Ventilation systems remove cooking heat, effluent and odors.


Purchasing Considerations for Ventilation Equipment

Key safety components of almost any commercial kitchen, ventilation equipment includes hoods, fire systems, pollution control units, grease extraction devices, controls, exhaust and makeup air systems.

Ventilation systems are custom designed based on the operation, menu, equipment and volume, but federal and local codes also need to be taken into consideration.

Assess the foodservice facility to determine the type and size ventilation system required. How the operation uses the kitchen space and the equipment placement impact the ventilation system design. In terms of location, operators should consider the balance of air and placement of vents as well as ensure there is not too much air blowing on prepared food.

When specifying a ventilation system, consider the cost, energy efficiency and aesthetics. 

Have a comfort strategy in mind when considering the type of unit that best suits the operation. Along these lines, consider how makeup air will enter the facility and how much air the facility will require. Too much or too little air can cause the ventilation system to not draw properly. The kitchen environment is also a factor when deciding on tempered or untempered makeup air, heating and/or cooling. This is a critical design requirement dependent upon climate conditions and local building and health jurisdictions.

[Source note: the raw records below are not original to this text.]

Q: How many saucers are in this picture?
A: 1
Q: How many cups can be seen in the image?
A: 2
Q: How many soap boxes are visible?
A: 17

Carefully consider current and future needs for fire suppression, airflow and utilities. Not planning for future changes can be costly over the long term.

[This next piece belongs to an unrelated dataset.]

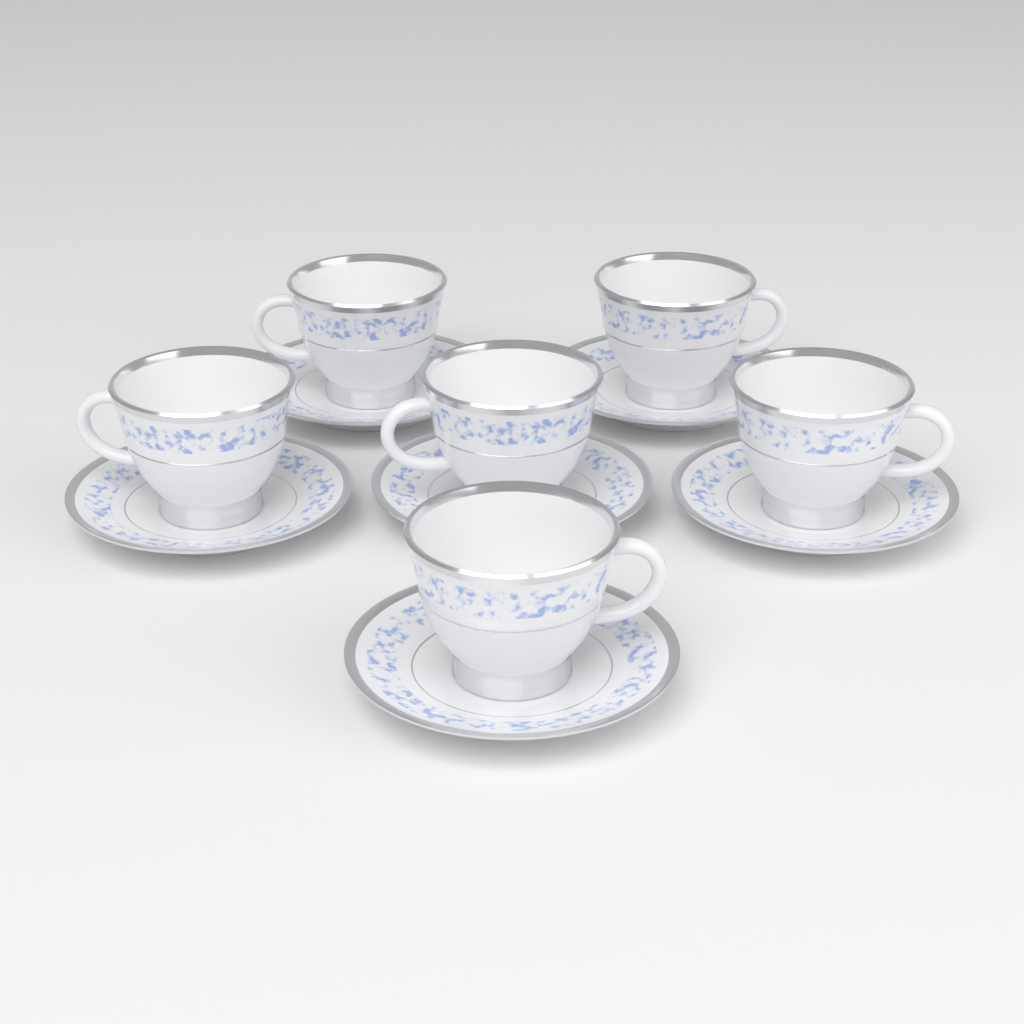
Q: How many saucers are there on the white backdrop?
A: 6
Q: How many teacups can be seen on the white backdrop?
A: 6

Before purchasing, operators should consider the foodservice equipment and amount of smoke and grease the ventilation system will need to handle. The menu items culinary staff will prepare will also determine the most appropriate type of ventilation system.

Operators can choose from different hood types and shapes, keeping in mind that some will be more effective than others, depending on the equipment beneath it and the space’s design. Side skirts can be very effective on the ends of hoods, which make for much more efficient capture of effluent.

Consider the equipment arrangement under the hood, positioning higher Btu output items more toward the center.

Operators should work closely with the building’s HVAC engineers to ensure air-handling systems do not interrupt the capture. Be aware that entrances from tempered space into non-tempered space can disrupt airflow and capture, which will impact the effectiveness of the ventilation system.

Rather than looking at only first costs, operators should consider operational/life-cycle costs, including equipment quality, performance, demand control versus constant volume, etc. 

Kitchen ventilation is not covered by the Energy Star program, but there are steps operators can take to increase the energy efficiency of these units. To increase energy efficiency, hood side panels can be added to capture and contain heat and smoke. Also, turn off exhaust hoods when the facility is closed. There are several types of demand control ventilation systems that vary the exhaust volume depending on the cooking activity and ventilation needs. This reduces the system’s operation to the minimum level necessary, which saves energy. Exhaust system costs can be reduced from 30% to 50% with these units, which can be installed on new or existing equipment.